Human Papilloma Virus

Human papilloma virus


     The human papilloma virus is a common virus (frequently encountered) that causes abnormalities of cells or skin tumors. Human papilloma virus can cause changes in tissues of the upper and lower limbs, vocal cords, mouth and genitalia. So far, more than 60 types of human papilloma virus are identified and each type infects a particular body part. We will address the implications of the virus from a gynecological point of view.


Why is the human papilloma virus important?


     The human papilloma virus is important because of the changes in some tissues, caused by certain types of HPV, can develop into cancer of the female genitalia. The diagnosis and proper treatment of these changes may prevent cancer.


Where can the human papilloma virus grow?


     The human papilloma virus can grow on the cervix (the opening hole of the uterus), vagina, vulva (vaginal lips), urethra (urinary opening) and anus (the opening through ending intestine).


What kind of tissue changes does the human papilloma virus cause?


     The human papilloma virus can cause two types of tissue changes:

  • Warts (warts)
  • Dysplasia (precancerous tissue).

     Doctors detected the presence of these changes by examining the vulva and vagina tissue through the Papanicolau test.

     Warts (genital warts) are some wart-like tumor, located in the genital area, most often located outside the vulva.
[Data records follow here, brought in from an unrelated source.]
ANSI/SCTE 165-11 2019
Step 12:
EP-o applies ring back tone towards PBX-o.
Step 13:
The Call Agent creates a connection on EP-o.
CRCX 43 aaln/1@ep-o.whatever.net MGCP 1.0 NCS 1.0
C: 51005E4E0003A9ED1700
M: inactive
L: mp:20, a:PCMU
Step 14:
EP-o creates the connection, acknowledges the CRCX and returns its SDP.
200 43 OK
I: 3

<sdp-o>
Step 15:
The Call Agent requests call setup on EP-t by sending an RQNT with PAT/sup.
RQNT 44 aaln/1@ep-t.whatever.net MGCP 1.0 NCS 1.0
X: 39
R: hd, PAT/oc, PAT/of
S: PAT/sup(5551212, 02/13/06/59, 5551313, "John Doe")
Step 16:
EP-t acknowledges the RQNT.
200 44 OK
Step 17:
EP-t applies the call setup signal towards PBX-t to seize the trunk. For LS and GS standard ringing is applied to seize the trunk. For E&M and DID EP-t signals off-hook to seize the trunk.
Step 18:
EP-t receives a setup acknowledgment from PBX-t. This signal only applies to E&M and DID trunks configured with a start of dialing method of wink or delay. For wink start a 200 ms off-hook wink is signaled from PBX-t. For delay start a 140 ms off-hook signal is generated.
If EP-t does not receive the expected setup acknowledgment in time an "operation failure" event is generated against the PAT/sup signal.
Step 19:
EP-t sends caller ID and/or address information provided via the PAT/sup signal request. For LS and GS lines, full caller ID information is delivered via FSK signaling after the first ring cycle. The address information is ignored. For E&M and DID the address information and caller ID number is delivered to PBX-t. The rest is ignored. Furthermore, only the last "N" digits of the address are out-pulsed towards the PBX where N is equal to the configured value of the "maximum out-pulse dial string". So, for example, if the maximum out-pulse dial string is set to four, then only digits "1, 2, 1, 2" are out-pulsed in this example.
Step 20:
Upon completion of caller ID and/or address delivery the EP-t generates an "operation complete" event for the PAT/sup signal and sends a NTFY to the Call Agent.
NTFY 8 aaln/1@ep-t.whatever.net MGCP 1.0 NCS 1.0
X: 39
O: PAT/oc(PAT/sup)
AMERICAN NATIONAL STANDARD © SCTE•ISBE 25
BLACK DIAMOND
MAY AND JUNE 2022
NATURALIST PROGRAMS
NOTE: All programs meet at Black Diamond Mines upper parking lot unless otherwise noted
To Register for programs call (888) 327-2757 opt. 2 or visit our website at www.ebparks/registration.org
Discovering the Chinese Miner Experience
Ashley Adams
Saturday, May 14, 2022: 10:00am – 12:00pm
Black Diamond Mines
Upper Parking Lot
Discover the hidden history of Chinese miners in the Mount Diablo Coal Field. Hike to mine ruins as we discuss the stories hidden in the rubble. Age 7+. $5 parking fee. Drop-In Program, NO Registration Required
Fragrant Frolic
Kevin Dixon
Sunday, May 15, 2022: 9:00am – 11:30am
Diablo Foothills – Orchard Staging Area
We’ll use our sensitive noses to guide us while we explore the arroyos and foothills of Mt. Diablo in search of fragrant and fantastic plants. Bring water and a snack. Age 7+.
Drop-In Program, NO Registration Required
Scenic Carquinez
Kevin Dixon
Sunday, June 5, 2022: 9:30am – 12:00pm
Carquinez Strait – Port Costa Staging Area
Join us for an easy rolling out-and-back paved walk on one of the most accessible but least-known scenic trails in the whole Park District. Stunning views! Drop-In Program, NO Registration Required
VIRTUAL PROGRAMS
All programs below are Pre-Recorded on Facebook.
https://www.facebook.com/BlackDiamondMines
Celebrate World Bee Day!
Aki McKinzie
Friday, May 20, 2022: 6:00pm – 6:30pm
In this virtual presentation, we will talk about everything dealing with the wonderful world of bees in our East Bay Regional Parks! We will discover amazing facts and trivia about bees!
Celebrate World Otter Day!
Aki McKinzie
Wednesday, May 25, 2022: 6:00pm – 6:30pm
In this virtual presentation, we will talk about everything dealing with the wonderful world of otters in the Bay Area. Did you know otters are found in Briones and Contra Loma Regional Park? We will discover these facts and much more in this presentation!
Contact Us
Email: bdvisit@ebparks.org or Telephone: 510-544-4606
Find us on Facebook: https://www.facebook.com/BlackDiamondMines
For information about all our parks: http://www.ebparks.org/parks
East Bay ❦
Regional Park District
They are usually painless but may cause itching, burning or spotting. They can also be found around the urethra or anus. The ones located inside of the vagina or cervix, are usually flat and they are discovered through a Papanicolau exam.
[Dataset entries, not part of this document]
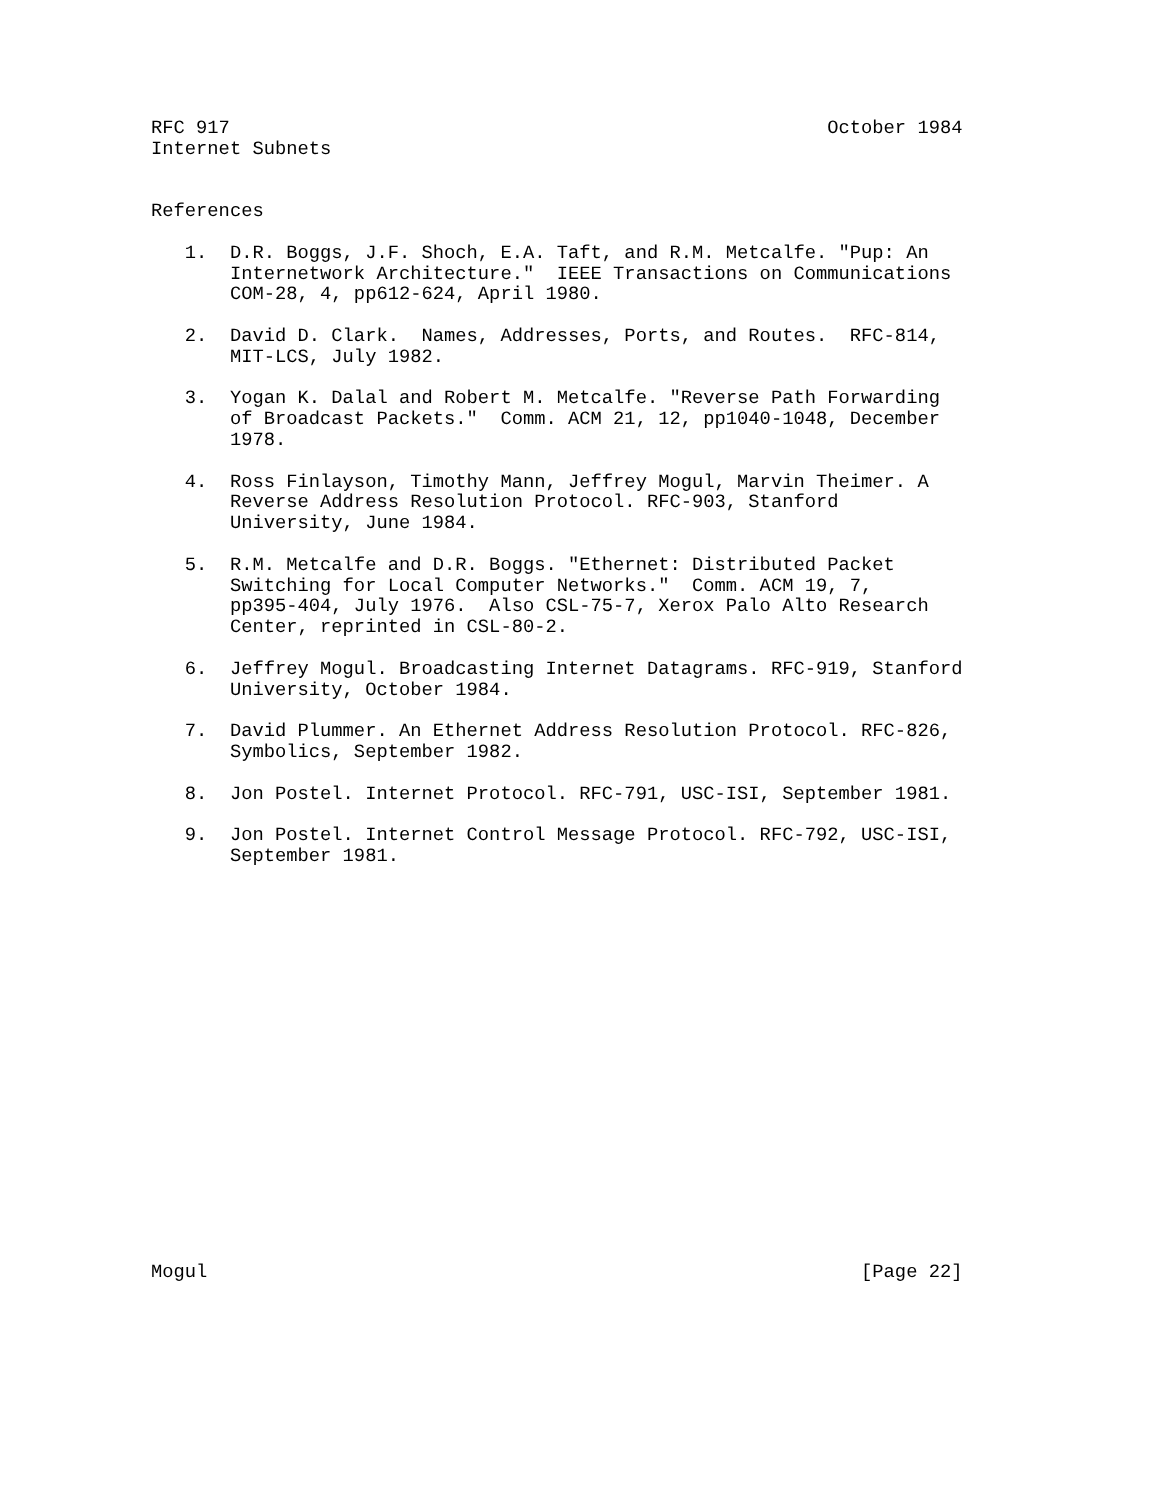RFC 917                                                     October 1984
Internet Subnets


References

   1.  D.R. Boggs, J.F. Shoch, E.A. Taft, and R.M. Metcalfe. "Pup: An
       Internetwork Architecture."  IEEE Transactions on Communications
       COM-28, 4, pp612-624, April 1980.

   2.  David D. Clark.  Names, Addresses, Ports, and Routes.  RFC-814,
       MIT-LCS, July 1982.

   3.  Yogan K. Dalal and Robert M. Metcalfe. "Reverse Path Forwarding
       of Broadcast Packets."  Comm. ACM 21, 12, pp1040-1048, December
       1978.

   4.  Ross Finlayson, Timothy Mann, Jeffrey Mogul, Marvin Theimer. A
       Reverse Address Resolution Protocol. RFC-903, Stanford
       University, June 1984.

   5.  R.M. Metcalfe and D.R. Boggs. "Ethernet: Distributed Packet
       Switching for Local Computer Networks."  Comm. ACM 19, 7,
       pp395-404, July 1976.  Also CSL-75-7, Xerox Palo Alto Research
       Center, reprinted in CSL-80-2.

   6.  Jeffrey Mogul. Broadcasting Internet Datagrams. RFC-919, Stanford
       University, October 1984.

   7.  David Plummer. An Ethernet Address Resolution Protocol. RFC-826,
       Symbolics, September 1982.

   8.  Jon Postel. Internet Protocol. RFC-791, USC-ISI, September 1981.

   9.  Jon Postel. Internet Control Message Protocol. RFC-792, USC-ISI,
       September 1981.



















Mogul                                                          [Page 22]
     The presence of dysplasia means abnormal cells in the skin. Dysplasia is not cancer but may become similar to cancer after years if not treated. With treatment, dysplasia is cured, so the possibility of it transforming into cancer vanishes.
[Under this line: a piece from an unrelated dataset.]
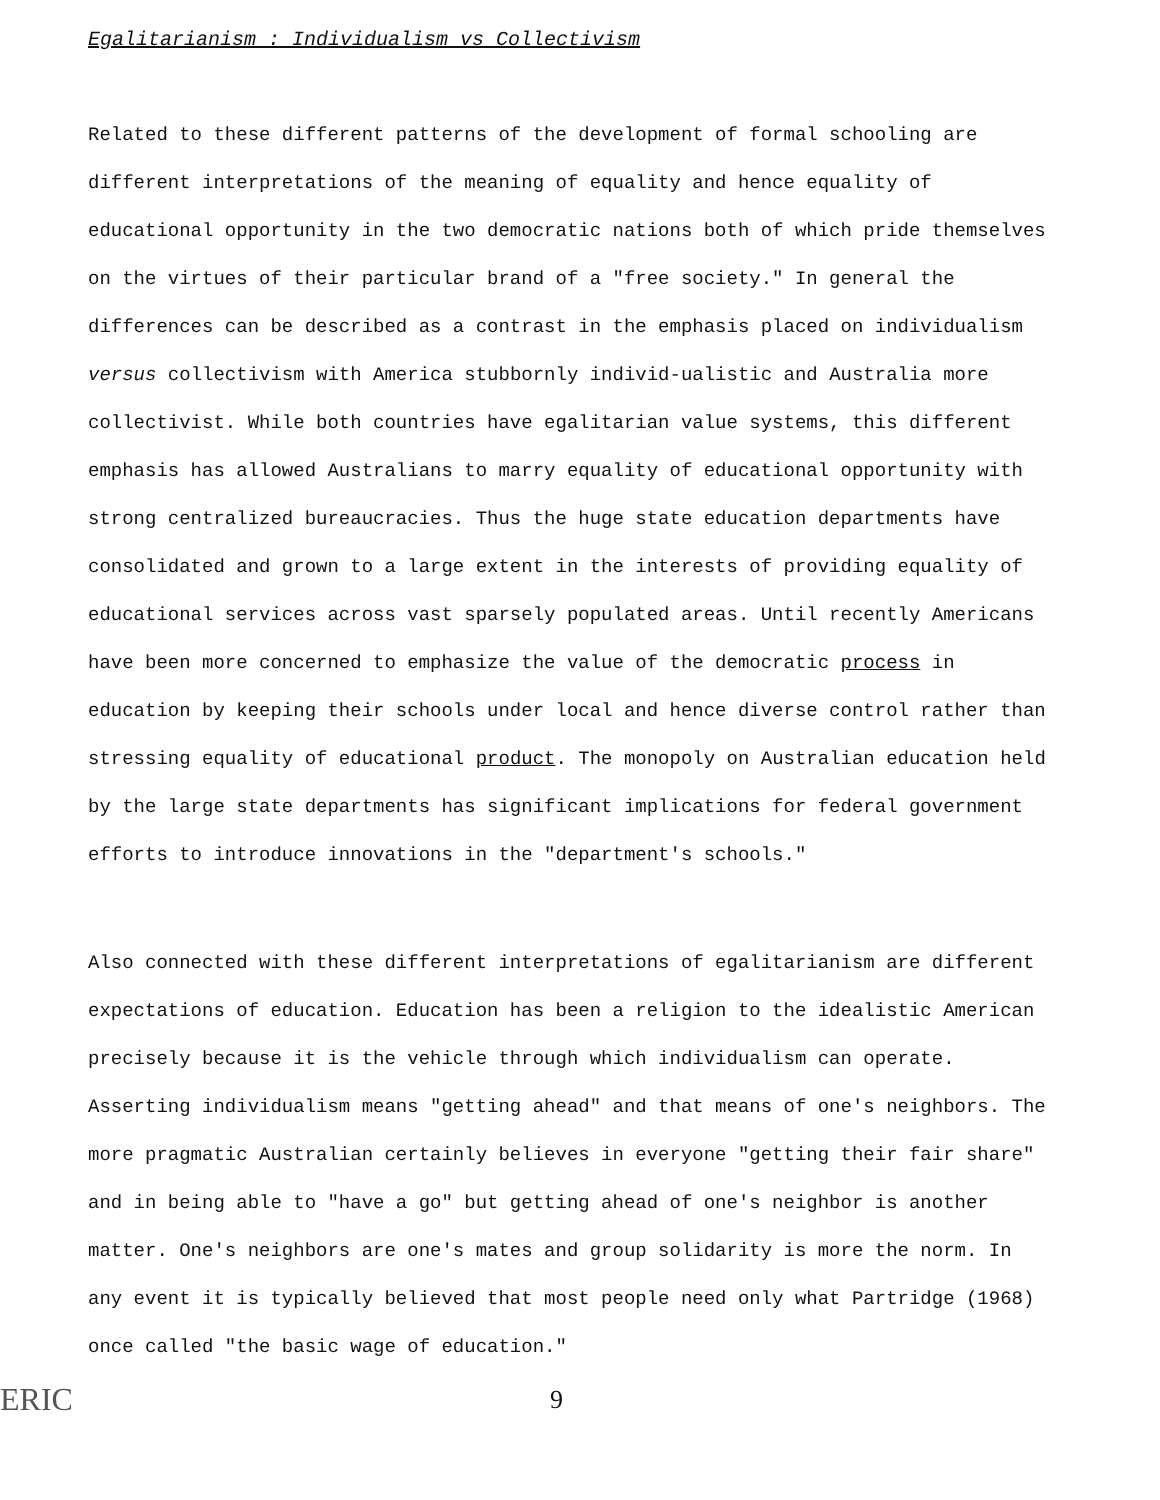Egalitarianism : Individualism vs Collectivism
Related to these different patterns of the development of formal schooling are different interpretations of the meaning of equality and hence equality of educational opportunity in the two democratic nations both of which pride themselves on the virtues of their particular brand of a "free society." In general the differences can be described as a contrast in the emphasis placed on individualism versus collectivism with America stubbornly individ-ualistic and Australia more collectivist. While both countries have egalitarian value systems, this different emphasis has allowed Australians to marry equality of educational opportunity with strong centralized bureaucracies. Thus the huge state education departments have consolidated and grown to a large extent in the interests of providing equality of educational services across vast sparsely populated areas. Until recently Americans have been more concerned to emphasize the value of the democratic process in education by keeping their schools under local and hence diverse control rather than stressing equality of educational product. The monopoly on Australian education held by the large state departments has significant implications for federal government efforts to introduce innovations in the "department's schools."
Also connected with these different interpretations of egalitarianism are different expectations of education. Education has been a religion to the idealistic American precisely because it is the vehicle through which individualism can operate. Asserting individualism means "getting ahead" and that means of one's neighbors. The more pragmatic Australian certainly believes in everyone "getting their fair share" and in being able to "have a go" but getting ahead of one's neighbor is another matter. One's neighbors are one's mates and group solidarity is more the norm. In any event it is typically believed that most people need only what Partridge (1968) once called "the basic wage of education."
ERIC 9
     The only way to detect dysplasia is the Papanicolau test or biopsy (sampling and examination of a portion of tissue). Dysplasia can be evaluated with colposcopy, but the final diagnosis is made by biopsy. It is located most commonly in the cervix, but may also appear on the vagina and vulva.




Diagnosis


     Warts are easily diagnosed by clinical examination. The only way to detect dysplasia is a Papanicolau test or biopsy.

     Screening for the human papilloma virus infection is done by doing the Papanicolau test. When the test reveals characteristic changes of cervical cells, HPV testing is still indicated. The human papilloma virus test is the determination of AND-HPV in a sample harvested from the cervix (similar to the Papanicolau test). Through this test is determined the presence of the HPV infection and determines the types of virus involved in the infection.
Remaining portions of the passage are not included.